Jinn tomba à genoux devant l’ordinateur, les yeux troubles. Suranis resta stupéfaite, troublée :
— Nous, lâcha Jinn en rejoignant ses mains pour une prière muette au mégalithe.…
Il était devenu comme Moïse en haut du mont Sinaï, s’apprêtant à recevoir les commandements à la différence notable que les rôles étaient inversés. Ils étaient Dieu face à l’idée de Dieu.
— Oui. Nous. Ce que nous étions transite dans ses circuits… C’est…
« Merveilleux » était le mot qui avait traversé l’esprit de Suranis, mais elle le retint. Rien n’était merveilleux dans l’artificialité des chiffres, rien ne l’était dans la vie réduite à un flux numérique. Tout se passait dans les entrailles de la machine. Certes, des hommes plus puissants que d’autre dirigeaient le monde mais c’était toujours en adoration face au Réseau. Le Réseau crachait ses données, crachait le devenir des Citoyens car tel était sa raison d’être. Il n’y avait rien de magique là-dedans, aucunes runes ésotériques gravées dans la matière ne venait corroborer cette hypothèse, mais les instructions techniques qui l’accompagnaient avaient le même effet.

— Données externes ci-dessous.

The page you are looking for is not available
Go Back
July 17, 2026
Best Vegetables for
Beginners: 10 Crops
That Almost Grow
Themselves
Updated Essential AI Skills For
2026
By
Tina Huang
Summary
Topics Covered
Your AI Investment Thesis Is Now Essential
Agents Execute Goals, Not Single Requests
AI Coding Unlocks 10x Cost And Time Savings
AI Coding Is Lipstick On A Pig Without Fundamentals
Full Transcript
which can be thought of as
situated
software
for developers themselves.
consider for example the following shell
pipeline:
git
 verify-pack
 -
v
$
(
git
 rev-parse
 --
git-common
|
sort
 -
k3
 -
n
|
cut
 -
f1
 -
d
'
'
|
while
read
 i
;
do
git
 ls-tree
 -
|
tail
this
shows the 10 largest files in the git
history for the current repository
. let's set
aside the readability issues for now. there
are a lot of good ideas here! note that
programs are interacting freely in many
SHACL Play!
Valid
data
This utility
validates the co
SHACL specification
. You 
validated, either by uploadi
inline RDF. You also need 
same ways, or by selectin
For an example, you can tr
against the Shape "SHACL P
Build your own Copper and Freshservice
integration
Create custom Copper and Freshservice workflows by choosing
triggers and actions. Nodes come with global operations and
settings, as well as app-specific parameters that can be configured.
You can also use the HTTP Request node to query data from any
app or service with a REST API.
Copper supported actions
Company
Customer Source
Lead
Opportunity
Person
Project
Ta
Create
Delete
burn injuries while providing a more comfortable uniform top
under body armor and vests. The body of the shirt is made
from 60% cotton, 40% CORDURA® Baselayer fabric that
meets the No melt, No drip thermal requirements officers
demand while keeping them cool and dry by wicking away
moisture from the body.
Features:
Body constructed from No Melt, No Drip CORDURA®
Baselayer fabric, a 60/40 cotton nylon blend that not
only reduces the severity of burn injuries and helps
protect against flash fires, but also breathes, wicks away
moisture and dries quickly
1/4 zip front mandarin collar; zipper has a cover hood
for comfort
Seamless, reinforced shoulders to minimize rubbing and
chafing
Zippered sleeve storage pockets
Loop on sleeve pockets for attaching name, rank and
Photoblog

Ils trouvèrent sur la machine un port « IN DATA », plus gros que tous les autres et qui n’avait été utilisé qu’une seule fois depuis la création du vaisseau-arche. Les données étaient transférées de bien plus haut depuis que la Cité existait et jamais quiconque n’aurait dû soulever la lame de plastique qui protégeait le port USB-C, à l’ancienne. Penser que l’artéfact citoyen par excellence existait là, démuni de défenses, donnait le tournis. Si Suranis l’avait voulu, elle aurait même pu éteindre l’appareil qui aurait émis quelques gémissements plaintifs avant de se taire, et serait devenue responsable des massacres qui s’en suivraient, mais ce n’était pas son objectif et aussi se contenta-t-elle de brancher le lecteur de disque sur le port. La machine l’accepta sans broncher, absorba le contenu délétère et demanda des instructions. Elles étaient simples : diffuser à tout va car parfois ce qui séparait l’ordre établi du chaos émancipateur résidait dans quelque chose d’aussi fin et fragile qu’un misérable disque. Toute une société pouvait s’effondrer pour une poignée de données. Le mal était lancé, circulant dans les gaines et arrivant au compte-goutte dans les foyers. Suranis Rhéon et Jinn Pertem, les hérauts de l’apocalypse se sourirent et pris par l’adrénaline s’enlacèrent dans la lueur orangée du chargement. Un jour nouveau se levait.